_Exercise aim_.
Reproduce all of the records below, swapping "data series" for "plotted series" wherever it occurs and keeping everything else unchanged.

*** Opening of Extracted entries ***

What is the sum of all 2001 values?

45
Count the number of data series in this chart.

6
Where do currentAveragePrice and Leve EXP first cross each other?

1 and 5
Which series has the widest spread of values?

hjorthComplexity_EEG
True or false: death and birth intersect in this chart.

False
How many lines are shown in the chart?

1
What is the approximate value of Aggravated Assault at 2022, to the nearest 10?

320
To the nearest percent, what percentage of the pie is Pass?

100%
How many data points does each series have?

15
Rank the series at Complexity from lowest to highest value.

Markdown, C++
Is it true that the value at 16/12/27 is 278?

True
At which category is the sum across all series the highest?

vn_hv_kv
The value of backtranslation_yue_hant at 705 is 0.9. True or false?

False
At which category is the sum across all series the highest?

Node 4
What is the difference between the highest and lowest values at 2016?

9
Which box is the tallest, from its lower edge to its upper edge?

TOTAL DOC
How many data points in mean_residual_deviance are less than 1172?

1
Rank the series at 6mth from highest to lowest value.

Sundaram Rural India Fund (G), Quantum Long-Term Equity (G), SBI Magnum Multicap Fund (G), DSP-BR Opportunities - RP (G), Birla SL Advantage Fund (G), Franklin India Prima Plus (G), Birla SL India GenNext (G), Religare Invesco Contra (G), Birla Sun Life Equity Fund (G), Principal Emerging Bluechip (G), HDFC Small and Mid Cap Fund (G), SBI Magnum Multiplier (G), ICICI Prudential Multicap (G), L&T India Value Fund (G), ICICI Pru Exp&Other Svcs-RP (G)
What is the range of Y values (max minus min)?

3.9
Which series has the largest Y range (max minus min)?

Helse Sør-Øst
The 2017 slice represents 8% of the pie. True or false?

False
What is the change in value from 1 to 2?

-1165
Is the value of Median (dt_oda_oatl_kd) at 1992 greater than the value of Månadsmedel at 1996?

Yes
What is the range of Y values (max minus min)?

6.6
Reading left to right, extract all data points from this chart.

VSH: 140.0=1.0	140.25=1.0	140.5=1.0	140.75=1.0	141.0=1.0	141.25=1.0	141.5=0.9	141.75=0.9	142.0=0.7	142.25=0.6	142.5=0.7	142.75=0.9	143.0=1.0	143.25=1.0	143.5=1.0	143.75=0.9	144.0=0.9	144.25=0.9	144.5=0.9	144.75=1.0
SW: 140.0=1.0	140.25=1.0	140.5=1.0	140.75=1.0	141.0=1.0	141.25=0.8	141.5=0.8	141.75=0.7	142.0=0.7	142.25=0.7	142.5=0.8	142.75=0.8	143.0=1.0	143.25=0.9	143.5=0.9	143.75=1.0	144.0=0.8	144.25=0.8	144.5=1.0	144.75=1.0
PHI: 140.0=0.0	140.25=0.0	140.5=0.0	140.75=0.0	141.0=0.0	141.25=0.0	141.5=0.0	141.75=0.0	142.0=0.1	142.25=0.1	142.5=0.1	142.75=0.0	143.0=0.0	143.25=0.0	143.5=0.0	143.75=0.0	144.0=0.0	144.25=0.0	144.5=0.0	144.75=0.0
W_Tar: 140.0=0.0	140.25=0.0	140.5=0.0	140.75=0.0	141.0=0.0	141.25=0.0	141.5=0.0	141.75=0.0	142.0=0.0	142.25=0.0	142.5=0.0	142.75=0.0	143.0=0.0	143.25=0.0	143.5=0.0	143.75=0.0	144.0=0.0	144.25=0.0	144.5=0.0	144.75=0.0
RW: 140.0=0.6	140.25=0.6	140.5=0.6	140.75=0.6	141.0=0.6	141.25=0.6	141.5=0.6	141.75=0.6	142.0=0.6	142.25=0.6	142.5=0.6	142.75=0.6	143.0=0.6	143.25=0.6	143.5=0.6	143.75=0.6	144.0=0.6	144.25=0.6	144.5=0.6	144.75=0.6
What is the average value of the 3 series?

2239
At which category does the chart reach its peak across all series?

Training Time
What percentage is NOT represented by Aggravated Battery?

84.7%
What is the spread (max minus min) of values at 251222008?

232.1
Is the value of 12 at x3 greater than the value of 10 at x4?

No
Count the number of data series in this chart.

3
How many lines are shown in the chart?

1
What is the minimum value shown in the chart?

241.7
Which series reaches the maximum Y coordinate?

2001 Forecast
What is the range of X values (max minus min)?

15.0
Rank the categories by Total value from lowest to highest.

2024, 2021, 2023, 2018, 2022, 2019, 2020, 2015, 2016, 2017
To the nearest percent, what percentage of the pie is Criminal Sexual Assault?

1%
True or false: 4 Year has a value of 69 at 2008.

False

*** Close of Extracted entries ***

_Completed task_.
What is the sum of all 2001 values?

45
Count the number of plotted series in this chart.

6
Where do currentAveragePrice and Leve EXP first cross each other?

1 and 5
Which series has the widest spread of values?

hjorthComplexity_EEG
True or false: death and birth intersect in this chart.

False
How many lines are shown in the chart?

1
What is the approximate value of Aggravated Assault at 2022, to the nearest 10?

320
To the nearest percent, what percentage of the pie is Pass?

100%
How many data points does each series have?

15
Rank the series at Complexity from lowest to highest value.

Markdown, C++
Is it true that the value at 16/12/27 is 278?

True
At which category is the sum across all series the highest?

vn_hv_kv
The value of backtranslation_yue_hant at 705 is 0.9. True or false?

False
At which category is the sum across all series the highest?

Node 4
What is the difference between the highest and lowest values at 2016?

9
Which box is the tallest, from its lower edge to its upper edge?

TOTAL DOC
How many data points in mean_residual_deviance are less than 1172?

1
Rank the series at 6mth from highest to lowest value.

Sundaram Rural India Fund (G), Quantum Long-Term Equity (G), SBI Magnum Multicap Fund (G), DSP-BR Opportunities - RP (G), Birla SL Advantage Fund (G), Franklin India Prima Plus (G), Birla SL India GenNext (G), Religare Invesco Contra (G), Birla Sun Life Equity Fund (G), Principal Emerging Bluechip (G), HDFC Small and Mid Cap Fund (G), SBI Magnum Multiplier (G), ICICI Prudential Multicap (G), L&T India Value Fund (G), ICICI Pru Exp&Other Svcs-RP (G)
What is the range of Y values (max minus min)?

3.9
Which series has the largest Y range (max minus min)?

Helse Sør-Øst
The 2017 slice represents 8% of the pie. True or false?

False
What is the change in value from 1 to 2?

-1165
Is the value of Median (dt_oda_oatl_kd) at 1992 greater than the value of Månadsmedel at 1996?

Yes
What is the range of Y values (max minus min)?

6.6
Reading left to right, extract all data points from this chart.

VSH: 140.0=1.0	140.25=1.0	140.5=1.0	140.75=1.0	141.0=1.0	141.25=1.0	141.5=0.9	141.75=0.9	142.0=0.7	142.25=0.6	142.5=0.7	142.75=0.9	143.0=1.0	143.25=1.0	143.5=1.0	143.75=0.9	144.0=0.9	144.25=0.9	144.5=0.9	144.75=1.0
SW: 140.0=1.0	140.25=1.0	140.5=1.0	140.75=1.0	141.0=1.0	141.25=0.8	141.5=0.8	141.75=0.7	142.0=0.7	142.25=0.7	142.5=0.8	142.75=0.8	143.0=1.0	143.25=0.9	143.5=0.9	143.75=1.0	144.0=0.8	144.25=0.8	144.5=1.0	144.75=1.0
PHI: 140.0=0.0	140.25=0.0	140.5=0.0	140.75=0.0	141.0=0.0	141.25=0.0	141.5=0.0	141.75=0.0	142.0=0.1	142.25=0.1	142.5=0.1	142.75=0.0	143.0=0.0	143.25=0.0	143.5=0.0	143.75=0.0	144.0=0.0	144.25=0.0	144.5=0.0	144.75=0.0
W_Tar: 140.0=0.0	140.25=0.0	140.5=0.0	140.75=0.0	141.0=0.0	141.25=0.0	141.5=0.0	141.75=0.0	142.0=0.0	142.25=0.0	142.5=0.0	142.75=0.0	143.0=0.0	143.25=0.0	143.5=0.0	143.75=0.0	144.0=0.0	144.25=0.0	144.5=0.0	144.75=0.0
RW: 140.0=0.6	140.25=0.6	140.5=0.6	140.75=0.6	141.0=0.6	141.25=0.6	141.5=0.6	141.75=0.6	142.0=0.6	142.25=0.6	142.5=0.6	142.75=0.6	143.0=0.6	143.25=0.6	143.5=0.6	143.75=0.6	144.0=0.6	144.25=0.6	144.5=0.6	144.75=0.6
What is the average value of the 3 series?

2239
At which category does the chart reach its peak across all series?

Training Time
What percentage is NOT represented by Aggravated Battery?

84.7%
What is the spread (max minus min) of values at 251222008?

232.1
Is the value of 12 at x3 greater than the value of 10 at x4?

No
Count the number of plotted series in this chart.

3
How many lines are shown in the chart?

1
What is the minimum value shown in the chart?

241.7
Which series reaches the maximum Y coordinate?

2001 Forecast
What is the range of X values (max minus min)?

15.0
Rank the categories by Total value from lowest to highest.

2024, 2021, 2023, 2018, 2022, 2019, 2020, 2015, 2016, 2017
To the nearest percent, what percentage of the pie is Criminal Sexual Assault?

1%
True or false: 4 Year has a value of 69 at 2008.

False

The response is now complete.